◆ EXERCISE AIM
Please turn every line of the material below into a numbered list, skipping any blank lines.

◆ MATERIAL FOR THIS EXERCISE
-=-=-

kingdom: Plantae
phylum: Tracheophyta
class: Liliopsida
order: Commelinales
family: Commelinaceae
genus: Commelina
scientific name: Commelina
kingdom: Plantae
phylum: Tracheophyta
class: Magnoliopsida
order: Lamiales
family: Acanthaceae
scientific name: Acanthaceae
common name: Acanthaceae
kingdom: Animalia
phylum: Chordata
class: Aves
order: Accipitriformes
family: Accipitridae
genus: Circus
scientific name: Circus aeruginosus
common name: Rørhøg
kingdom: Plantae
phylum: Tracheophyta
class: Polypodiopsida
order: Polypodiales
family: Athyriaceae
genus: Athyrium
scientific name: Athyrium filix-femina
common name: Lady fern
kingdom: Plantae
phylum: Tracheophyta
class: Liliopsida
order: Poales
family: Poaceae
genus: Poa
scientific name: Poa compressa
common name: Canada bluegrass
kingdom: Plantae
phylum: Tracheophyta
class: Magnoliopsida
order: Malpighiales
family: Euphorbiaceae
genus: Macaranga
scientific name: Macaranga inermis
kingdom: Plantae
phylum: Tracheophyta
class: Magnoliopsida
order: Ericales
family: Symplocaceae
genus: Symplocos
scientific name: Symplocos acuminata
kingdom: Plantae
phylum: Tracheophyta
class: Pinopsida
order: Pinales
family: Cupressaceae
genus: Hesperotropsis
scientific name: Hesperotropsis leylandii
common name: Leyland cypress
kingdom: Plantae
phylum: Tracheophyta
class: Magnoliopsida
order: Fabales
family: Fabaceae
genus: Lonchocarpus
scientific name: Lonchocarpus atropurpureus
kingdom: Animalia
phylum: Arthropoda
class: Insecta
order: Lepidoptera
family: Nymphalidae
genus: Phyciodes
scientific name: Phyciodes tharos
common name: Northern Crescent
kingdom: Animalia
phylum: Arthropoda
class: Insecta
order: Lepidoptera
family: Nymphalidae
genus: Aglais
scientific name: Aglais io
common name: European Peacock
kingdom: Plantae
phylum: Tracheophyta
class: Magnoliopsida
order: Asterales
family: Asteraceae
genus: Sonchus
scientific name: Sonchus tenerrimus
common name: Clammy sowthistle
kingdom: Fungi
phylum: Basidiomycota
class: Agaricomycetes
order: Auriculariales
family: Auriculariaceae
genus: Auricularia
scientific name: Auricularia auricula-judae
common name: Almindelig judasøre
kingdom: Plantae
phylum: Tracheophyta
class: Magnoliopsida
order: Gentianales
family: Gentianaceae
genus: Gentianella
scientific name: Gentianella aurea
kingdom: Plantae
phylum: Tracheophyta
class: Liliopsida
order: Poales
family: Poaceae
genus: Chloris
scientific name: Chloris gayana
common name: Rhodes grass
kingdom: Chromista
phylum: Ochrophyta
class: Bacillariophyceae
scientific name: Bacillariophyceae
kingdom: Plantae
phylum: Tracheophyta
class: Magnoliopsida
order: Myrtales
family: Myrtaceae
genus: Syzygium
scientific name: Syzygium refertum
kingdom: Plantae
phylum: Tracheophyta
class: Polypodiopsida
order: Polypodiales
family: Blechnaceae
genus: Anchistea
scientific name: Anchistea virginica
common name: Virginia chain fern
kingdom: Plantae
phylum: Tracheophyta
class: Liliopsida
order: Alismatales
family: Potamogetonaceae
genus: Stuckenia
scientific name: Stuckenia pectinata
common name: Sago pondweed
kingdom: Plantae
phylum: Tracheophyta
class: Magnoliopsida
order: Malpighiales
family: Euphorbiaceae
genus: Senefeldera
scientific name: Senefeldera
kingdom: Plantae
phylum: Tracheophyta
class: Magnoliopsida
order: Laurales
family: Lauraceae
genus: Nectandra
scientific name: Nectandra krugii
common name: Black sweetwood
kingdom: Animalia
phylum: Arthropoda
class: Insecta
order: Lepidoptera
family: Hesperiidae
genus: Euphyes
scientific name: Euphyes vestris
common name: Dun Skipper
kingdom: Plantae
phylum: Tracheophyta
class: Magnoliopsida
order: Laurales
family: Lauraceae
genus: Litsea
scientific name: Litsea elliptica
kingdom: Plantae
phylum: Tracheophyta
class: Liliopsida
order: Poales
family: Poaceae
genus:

-=-=-

◆ EXERCISE RESPONSE
1. kingdom: Plantae
2. phylum: Tracheophyta
3. class: Liliopsida
4. order: Commelinales
5. family: Commelinaceae
6. genus: Commelina
7. scientific name: Commelina
8. kingdom: Plantae
9. phylum: Tracheophyta
10. class: Magnoliopsida
11. order: Lamiales
12. family: Acanthaceae
13. scientific name: Acanthaceae
14. common name: Acanthaceae
15. kingdom: Animalia
16. phylum: Chordata
17. class: Aves
18. order: Accipitriformes
19. family: Accipitridae
20. genus: Circus
21. scientific name: Circus aeruginosus
22. common name: Rørhøg
23. kingdom: Plantae
24. phylum: Tracheophyta
25. class: Polypodiopsida
26. order: Polypodiales
27. family: Athyriaceae
28. genus: Athyrium
29. scientific name: Athyrium filix-femina
30. common name: Lady fern
31. kingdom: Plantae
32. phylum: Tracheophyta
33. class: Liliopsida
34. order: Poales
35. family: Poaceae
36. genus: Poa
37. scientific name: Poa compressa
38. common name: Canada bluegrass
39. kingdom: Plantae
40. phylum: Tracheophyta
41. class: Magnoliopsida
42. order: Malpighiales
43. family: Euphorbiaceae
44. genus: Macaranga
45. scientific name: Macaranga inermis
46. kingdom: Plantae
47. phylum: Tracheophyta
48. class: Magnoliopsida
49. order: Ericales
50. family: Symplocaceae
51. genus: Symplocos
52. scientific name: Symplocos acuminata
53. kingdom: Plantae
54. phylum: Tracheophyta
55. class: Pinopsida
56. order: Pinales
57. family: Cupressaceae
58. genus: Hesperotropsis
59. scientific name: Hesperotropsis leylandii
60. common name: Leyland cypress
61. kingdom: Plantae
62. phylum: Tracheophyta
63. class: Magnoliopsida
64. order: Fabales
65. family: Fabaceae
66. genus: Lonchocarpus
67. scientific name: Lonchocarpus atropurpureus
68. kingdom: Animalia
69. phylum: Arthropoda
70. class: Insecta
71. order: Lepidoptera
72. family: Nymphalidae
73. genus: Phyciodes
74. scientific name: Phyciodes tharos
75. common name: Northern Crescent
76. kingdom: Animalia
77. phylum: Arthropoda
78. class: Insecta
79. order: Lepidoptera
80. family: Nymphalidae
81. genus: Aglais
82. scientific name: Aglais io
83. common name: European Peacock
84. kingdom: Plantae
85. phylum: Tracheophyta
86. class: Magnoliopsida
87. order: Asterales
88. family: Asteraceae
89. genus: Sonchus
90. scientific name: Sonchus tenerrimus
91. common name: Clammy sowthistle
92. kingdom: Fungi
93. phylum: Basidiomycota
94. class: Agaricomycetes
95. order: Auriculariales
96. family: Auriculariaceae
97. genus: Auricularia
98. scientific name: Auricularia auricula-judae
99. common name: Almindelig judasøre
100. kingdom: Plantae
101. phylum: Tracheophyta
102. class: Magnoliopsida
103. order: Gentianales
104. family: Gentianaceae
105. genus: Gentianella
106. scientific name: Gentianella aurea
107. kingdom: Plantae
108. phylum: Tracheophyta
109. class: Liliopsida
110. order: Poales
111. family: Poaceae
112. genus: Chloris
113. scientific name: Chloris gayana
114. common name: Rhodes grass
115. kingdom: Chromista
116. phylum: Ochrophyta
117. class: Bacillariophyceae
118. scientific name: Bacillariophyceae
119. kingdom: Plantae
120. phylum: Tracheophyta
121. class: Magnoliopsida
122. order: Myrtales
123. family: Myrtaceae
124. genus: Syzygium
125. scientific name: Syzygium refertum
126. kingdom: Plantae
127. phylum: Tracheophyta
128. class: Polypodiopsida
129. order: Polypodiales
130. family: Blechnaceae
131. genus: Anchistea
132. scientific name: Anchistea virginica
133. common name: Virginia chain fern
134. kingdom: Plantae
135. phylum: Tracheophyta
136. class: Liliopsida
137. order: Alismatales
138. family: Potamogetonaceae
139. genus: Stuckenia
140. scientific name: Stuckenia pectinata
141. common name: Sago pondweed
142. kingdom: Plantae
143. phylum: Tracheophyta
144. class: Magnoliopsida
145. order: Malpighiales
146. family: Euphorbiaceae
147. genus: Senefeldera
148. scientific name: Senefeldera
149. kingdom: Plantae
150. phylum: Tracheophyta
151. class: Magnoliopsida
152. order: Laurales
153. family: Lauraceae
154. genus: Nectandra
155. scientific name: Nectandra krugii
156. common name: Black sweetwood
157. kingdom: Animalia
158. phylum: Arthropoda
159. class: Insecta
160. order: Lepidoptera
161. family: Hesperiidae
162. genus: Euphyes
163. scientific name: Euphyes vestris
164. common name: Dun Skipper
165. kingdom: Plantae
166. phylum: Tracheophyta
167. class: Magnoliopsida
168. order: Laurales
169. family: Lauraceae
170. genus: Litsea
171. scientific name: Litsea elliptica
172. kingdom: Plantae
173. phylum: Tracheophyta
174. class: Liliopsida
175. order: Poales
176. family: Poaceae
177. genus:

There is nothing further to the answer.